(SUPPLIED DATA begins)

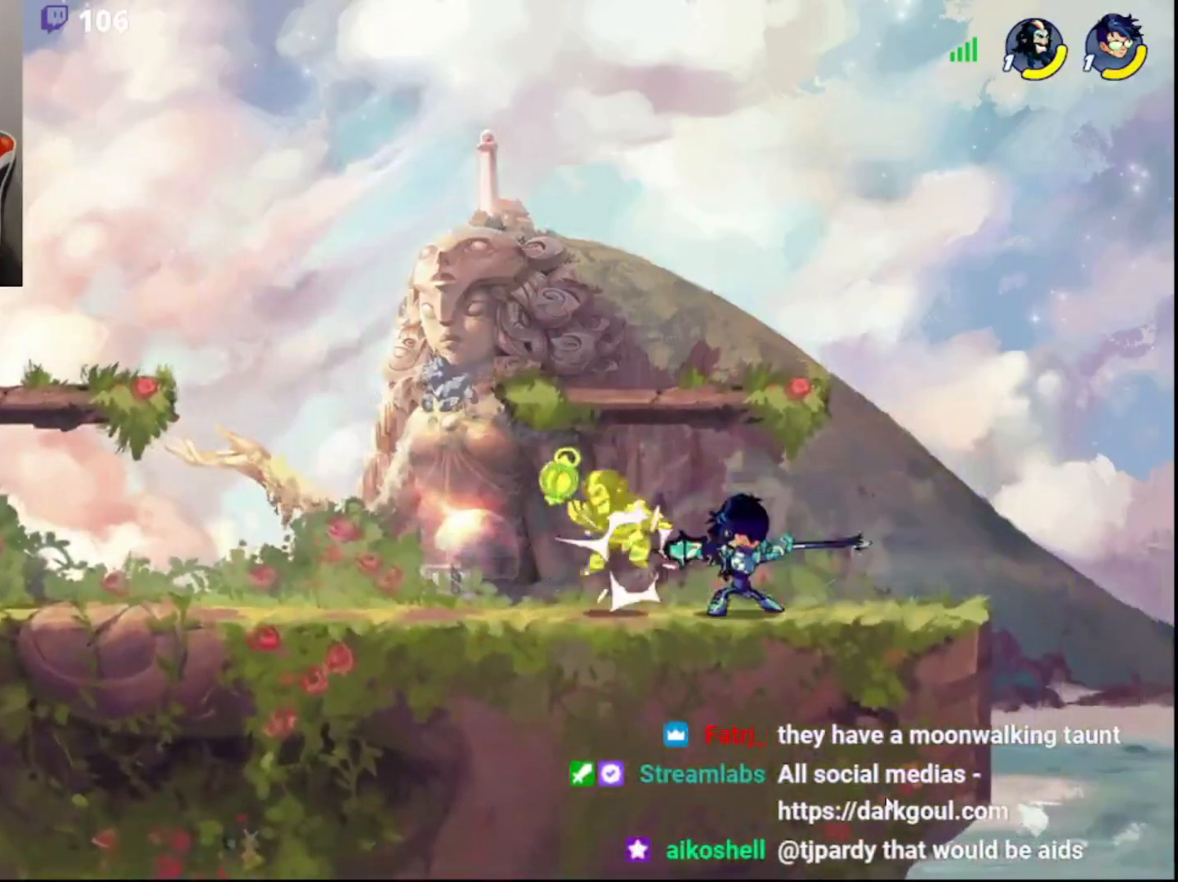
{"buttons": [], "left_stick": "right", "right_stick": "center", "events": [[83, "left_stick", "center"], [467, "left_stick", "right"]]}
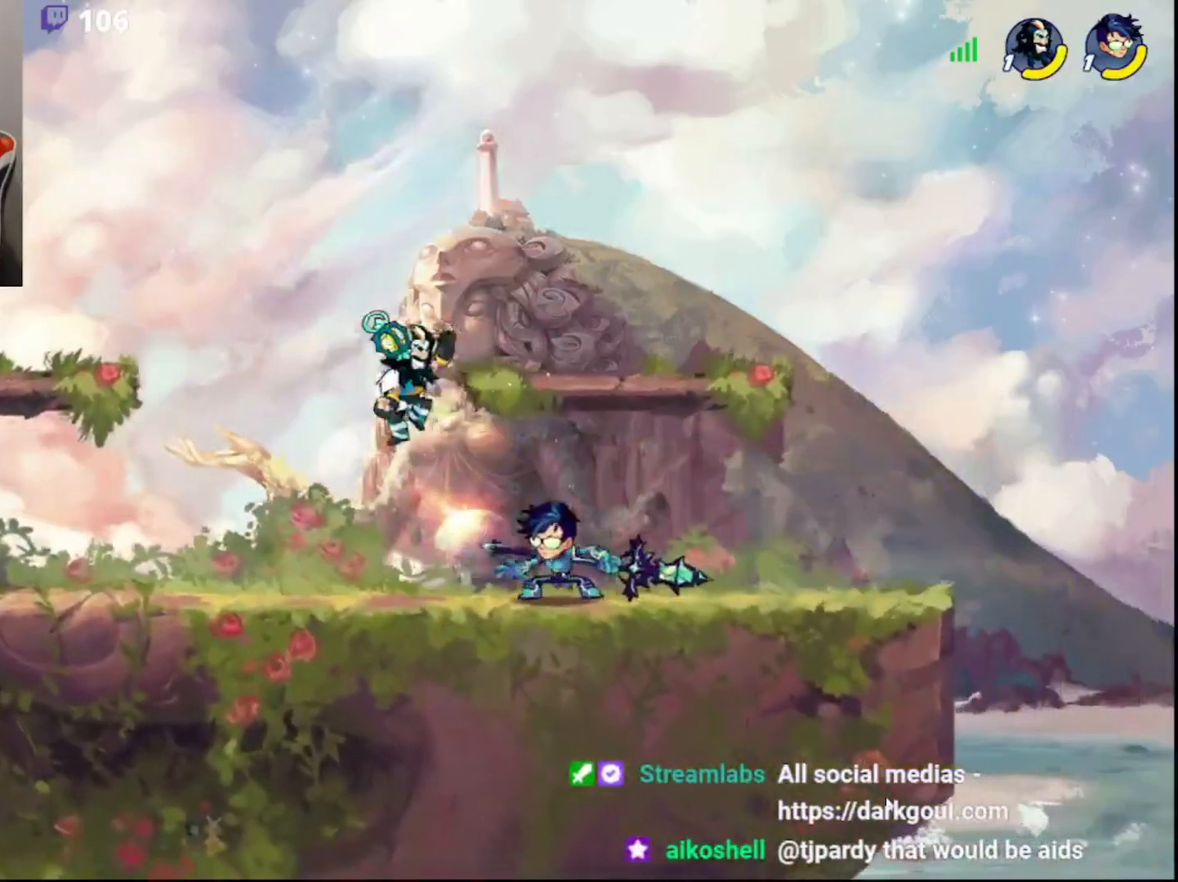
{"buttons": [], "left_stick": "left", "right_stick": "center", "events": [[50, "R2", "down"], [183, "left_stick", "left"], [233, "R2", "up"], [300, "CIRCLE", "down"], [417, "CIRCLE", "up"]]}
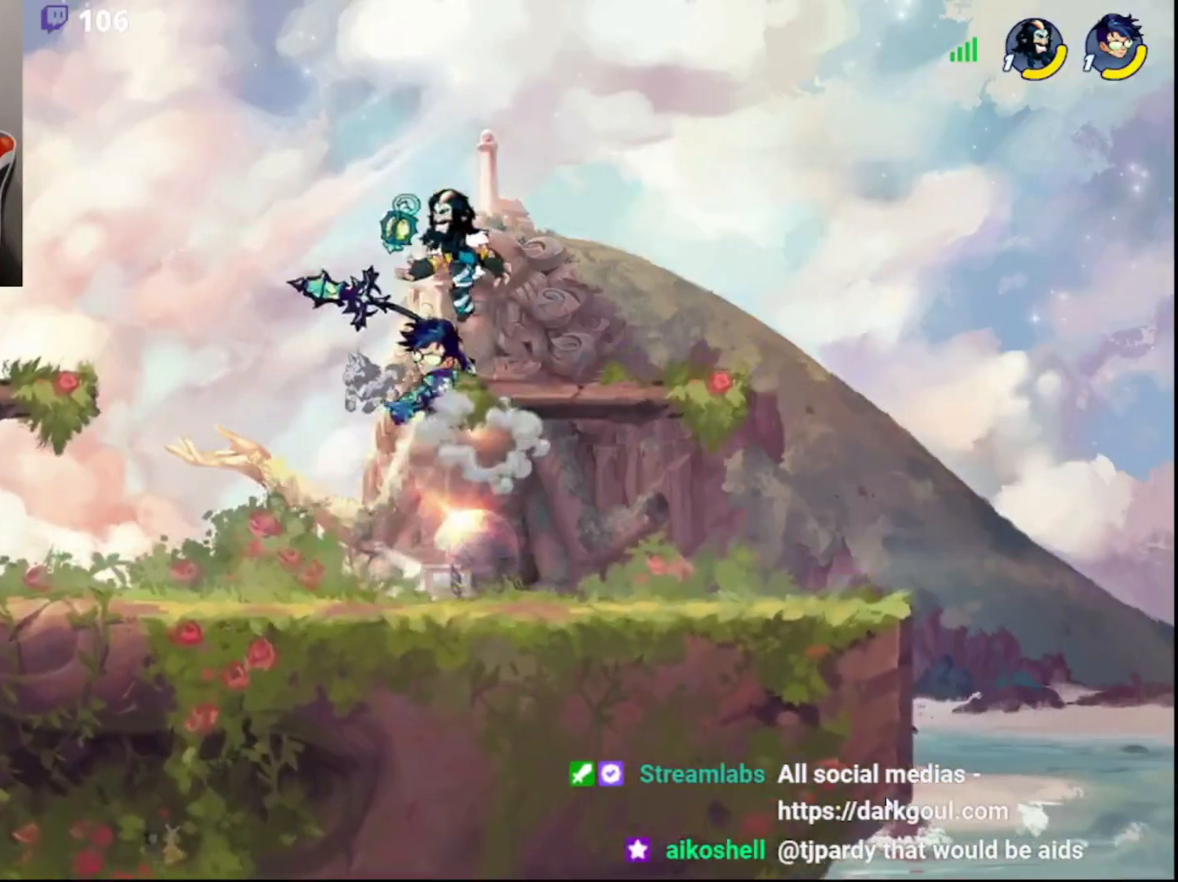
{"buttons": [], "left_stick": "left", "right_stick": "center", "events": [[67, "left_stick", "down"], [167, "left_stick", "right"], [233, "CROSS", "down"], [300, "CROSS", "up"], [400, "left_stick", "left"]]}
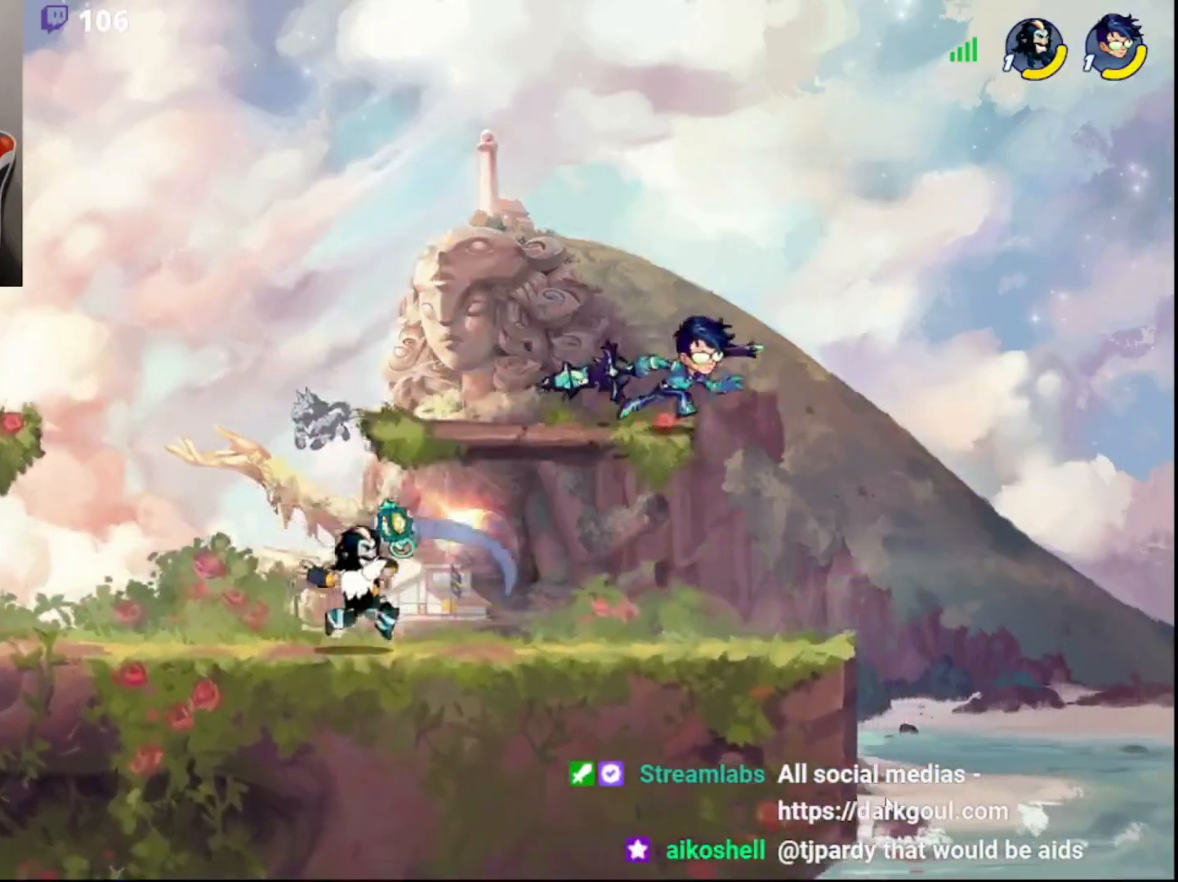
{"buttons": [], "left_stick": "left", "right_stick": "center", "events": []}
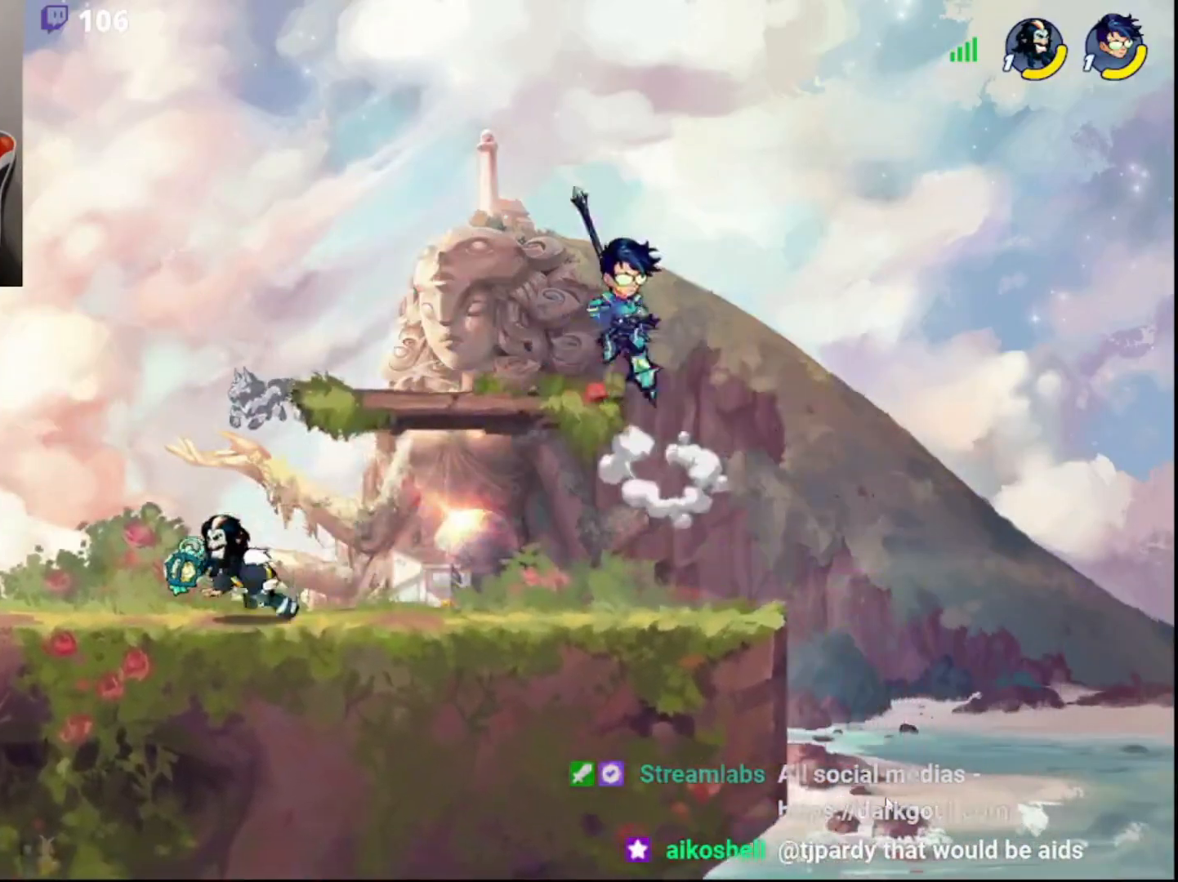
{"buttons": ["CROSS"], "left_stick": "right", "right_stick": "center", "events": [[133, "left_stick", "right"], [267, "R2", "down"], [383, "CROSS", "down"], [433, "R2", "up"], [450, "CROSS", "up"], [483, "CROSS", "down"]]}
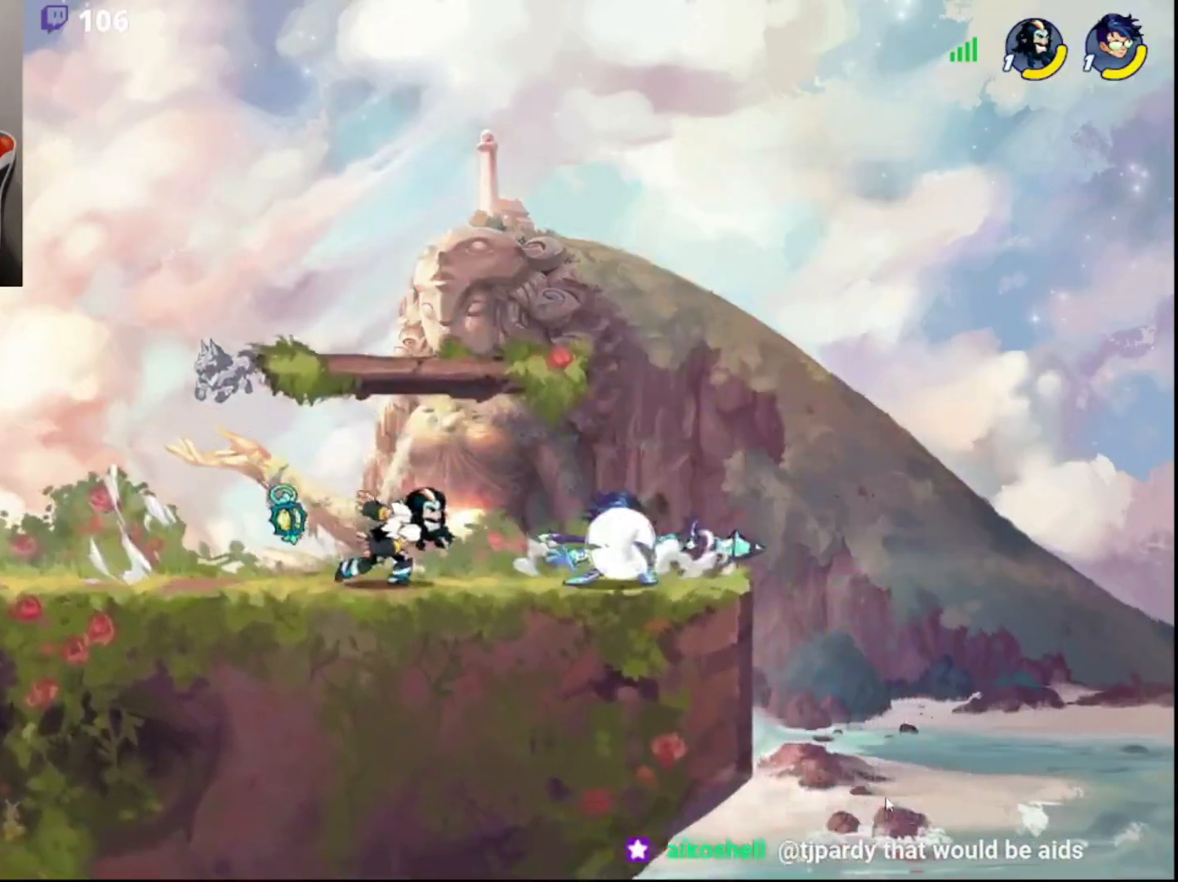
{"buttons": [], "left_stick": "center", "right_stick": "center", "events": [[33, "CROSS", "up"], [67, "CROSS", "down"], [83, "left_stick", "center"], [150, "CROSS", "up"], [233, "left_stick", "right"], [350, "left_stick", "center"], [400, "CROSS", "down"], [467, "CROSS", "up"]]}
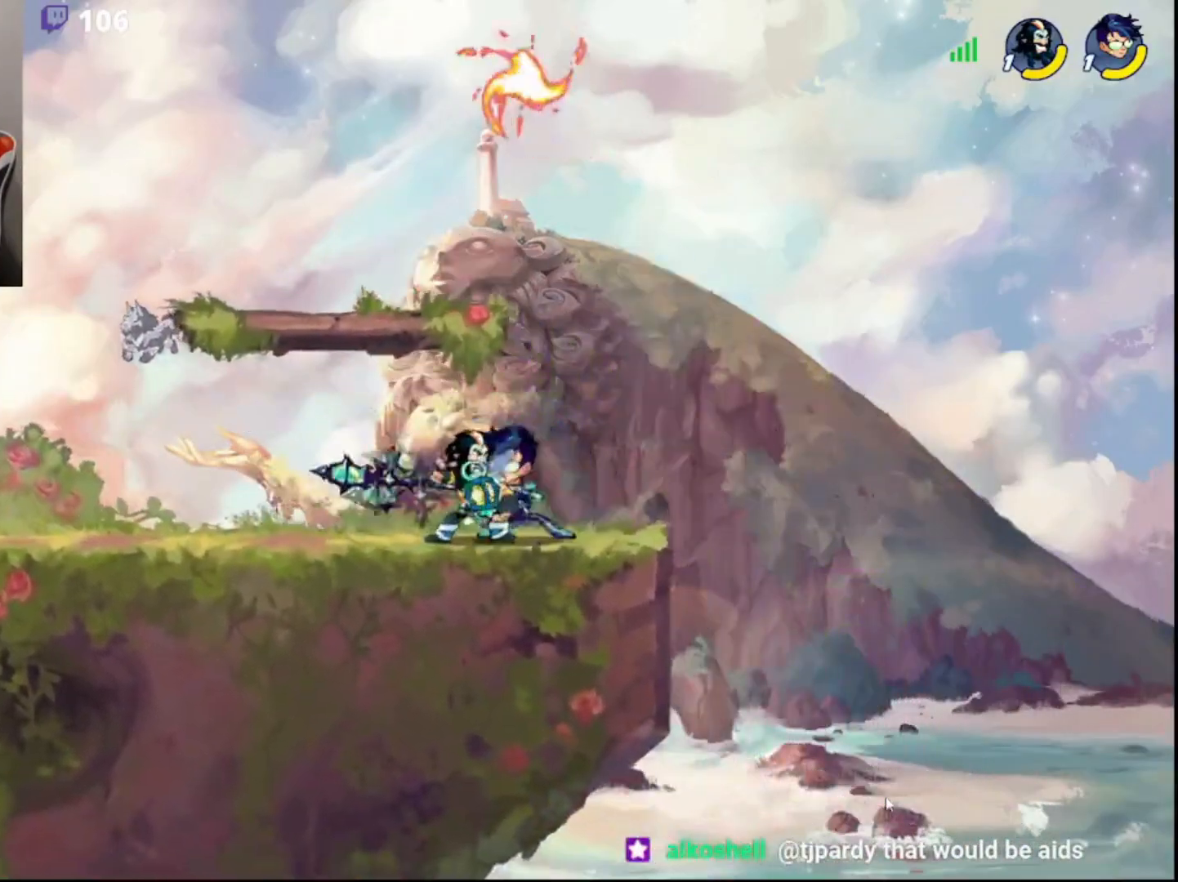
{"buttons": [], "left_stick": "center", "right_stick": "center", "events": [[17, "CROSS", "down"], [83, "CROSS", "up"], [133, "CROSS", "down"], [217, "CROSS", "up"], [283, "CROSS", "down"], [350, "CROSS", "up"], [417, "CROSS", "down"], [467, "CROSS", "up"]]}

(SUPPLIED DATA ends)

**WORK ORDER:** Leave out the pictures and reproduce the rest of the records exactly.

**SOLVED EXERCISE:**
{"buttons": [], "left_stick": "right", "right_stick": "center", "events": [[83, "left_stick", "center"], [467, "left_stick", "right"]]}
{"buttons": [], "left_stick": "left", "right_stick": "center", "events": [[50, "R2", "down"], [183, "left_stick", "left"], [233, "R2", "up"], [300, "CIRCLE", "down"], [417, "CIRCLE", "up"]]}
{"buttons": [], "left_stick": "left", "right_stick": "center", "events": [[67, "left_stick", "down"], [167, "left_stick", "right"], [233, "CROSS", "down"], [300, "CROSS", "up"], [400, "left_stick", "left"]]}
{"buttons": [], "left_stick": "left", "right_stick": "center", "events": []}
{"buttons": ["CROSS"], "left_stick": "right", "right_stick": "center", "events": [[133, "left_stick", "right"], [267, "R2", "down"], [383, "CROSS", "down"], [433, "R2", "up"], [450, "CROSS", "up"], [483, "CROSS", "down"]]}
{"buttons": [], "left_stick": "center", "right_stick": "center", "events": [[33, "CROSS", "up"], [67, "CROSS", "down"], [83, "left_stick", "center"], [150, "CROSS", "up"], [233, "left_stick", "right"], [350, "left_stick", "center"], [400, "CROSS", "down"], [467, "CROSS", "up"]]}
{"buttons": [], "left_stick": "center", "right_stick": "center", "events": [[17, "CROSS", "down"], [83, "CROSS", "up"], [133, "CROSS", "down"], [217, "CROSS", "up"], [283, "CROSS", "down"], [350, "CROSS", "up"], [417, "CROSS", "down"], [467, "CROSS", "up"]]}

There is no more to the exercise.